■ **Selected excerpt**
§ §
In general we have a sequence of any number n of intermediate measurements. If each measurement has m possible outcomes, then there are mⁿ possible sequences of intermediate outcomes. These sequences are known as “alternatives.” (For example, if the electrons had to pass n=2 plates each with  m=3 slits, there would be 3²=9 alternatives.) To each alternative we have to assign a complex number called “amplitude.” In the two-slit experiment, we have a single intermediate measurement with two possible outcomes, so there are two alternatives whose respective amplitudes we shall denote by A(L) and A(R).

There is no need to be scared of complex numbers. Just as the so-called real numbers (which are used to measure all manner of things) can be visualized as points on a straight line, so the complex numbers can be visualized as arrows in a plane. There are two ways to specify such an arrow:

• In terms of its components with respect to two perpendicular axes, the real axis (which contains the real numbers) and the imaginary axis, so called because it contains the real numbers multiplied by something as imaginary as the square root of (‒1),

• In terms of its magnitude (a real number) and the direction in which it points (specified by an angle that is called its “phase”).

To add two complex numbers, we add their components (with respect to each axis), and to multiply two complex numbers, we multiply their magnitudes and add their phases. It’s as easy as pie (with an “e”).

To be able to calculate the probability with which an electron launched at G will be detected at D, we need another three rules. What I want to impress on you now is that no empirical input is required to figure them out.² Here they are:

• [Rule 3] A(L) is the product of two complex numbers, the amplitude <D|L> for the electron to get from L to D and the amplitude <L|G> for the electron to get from G to L. By the same token, A(R) = <D|R> <R|G>.
§ §
■ **Given information**
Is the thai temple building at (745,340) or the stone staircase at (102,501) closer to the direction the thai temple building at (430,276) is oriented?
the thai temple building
§ §
■ **Exercise description**
In the excerpt on quantum amplitudes above, condense the paragraph that begins "In general we have a sequence" into a short bulleted list that keeps its main facts.

■ **Task solution**
- A sequence of n intermediate measurements, each with m possible outcomes, yields mⁿ possible sequences of outcomes, called "alternatives."
- Example: electrons passing n=2 plates with m=3 slits each have 3²=9 alternatives.
- Each alternative is assigned a complex number called an "amplitude."
- The two-slit experiment has one intermediate measurement with two outcomes, giving two alternatives with amplitudes A(L) and A(R).